» **TEXTO**

_ _ _ _

Especialistas del INTA recomiendan analizar suelo y agua útil y planificar la nutrición para optimizar rindes en la próxima siembra.
De cara a la próxima campaña fina, técnicos del INTA advierten sobre la necesidad de anticiparse con un diagnóstico preciso del suelo y del agua disponible. En un contexto de deficiencias nutricionales, ajustar las estrategias de manejo será clave para sostener la productividad.
Uno de los primeros pasos es definir la ocupación del lote en función de la recarga hídrica. Medir el agua útil en el perfil permite elegir el cultivo y el momento de siembra con mayor precisión, especialmente en regiones donde las lluvias invernales son limitadas y el rendimiento depende en gran medida de esa reserva inicial.
En paralelo, la fertilización adquiere un rol central. Los especialistas recomiendan realizar análisis de suelo —preferentemente hasta los 60 centímetros— antes de la siembra para estimar la disponibilidad de nitrógeno y ajustar las dosis. También destacan la importancia de evaluar fósforo y azufre, nutrientes clave en sistemas intensivos.

_ _ _ _

» **CONSIGNA**
Por favor, prosigue el texto sobre la campaña fina a partir de su última oración. Las filas son material independiente del texto sobre la campaña fina.

_ _ _ _

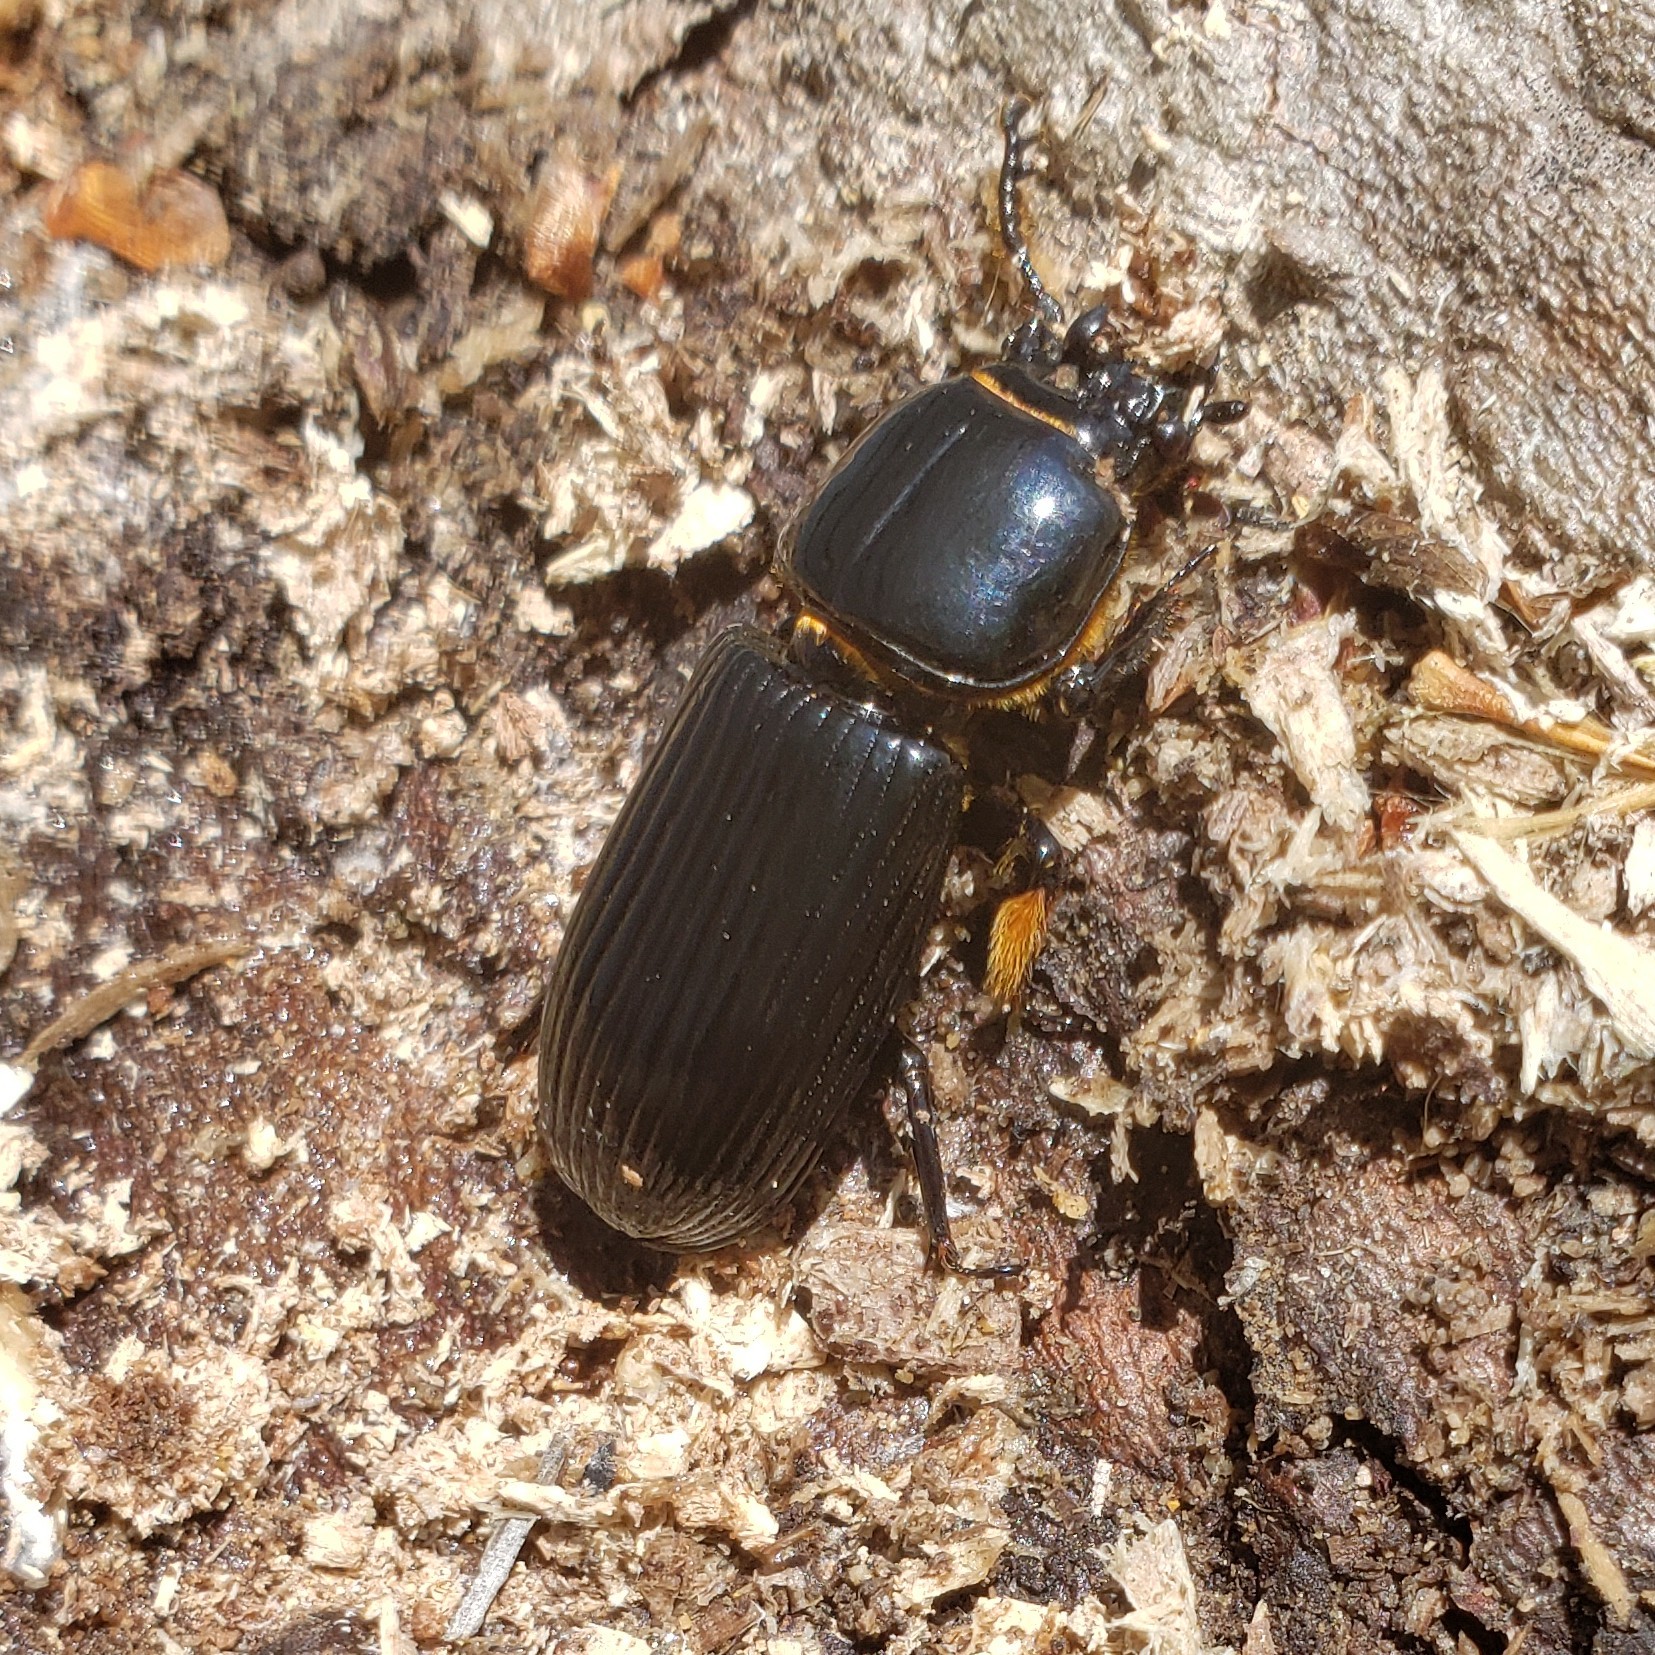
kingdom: Animalia
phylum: Arthropoda
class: Insecta
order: Coleoptera
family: Passalidae
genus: Odontotaenius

_ _ _ _

» **TU RESPUESTA**
Una estrategia eficiente consiste en fraccionar la fertilización nitrogenada, adaptando las aplicaciones a la demanda del cultivo y a las condiciones del año. Este enfoque permite mejorar la eficiencia en el uso de nutrientes y reducir riesgos productivos y económicos.
Además, en esquemas de doble cultivo como trigo/soja o trigo/maíz, es fundamental planificar la nutrición de todo el sistema. Considerar solo el cultivo inicial puede generar desequilibrios que afecten el rendimiento del siguiente.
Por último, el monitoreo del agua en el suelo —idealmente hasta dos metros de profundidad— y el uso de modelos de simulación permiten anticipar escenarios y mejorar la toma de decisiones. Con información adecuada, los productores pueden ajustar manejos y encarar la campaña con mayores certezas.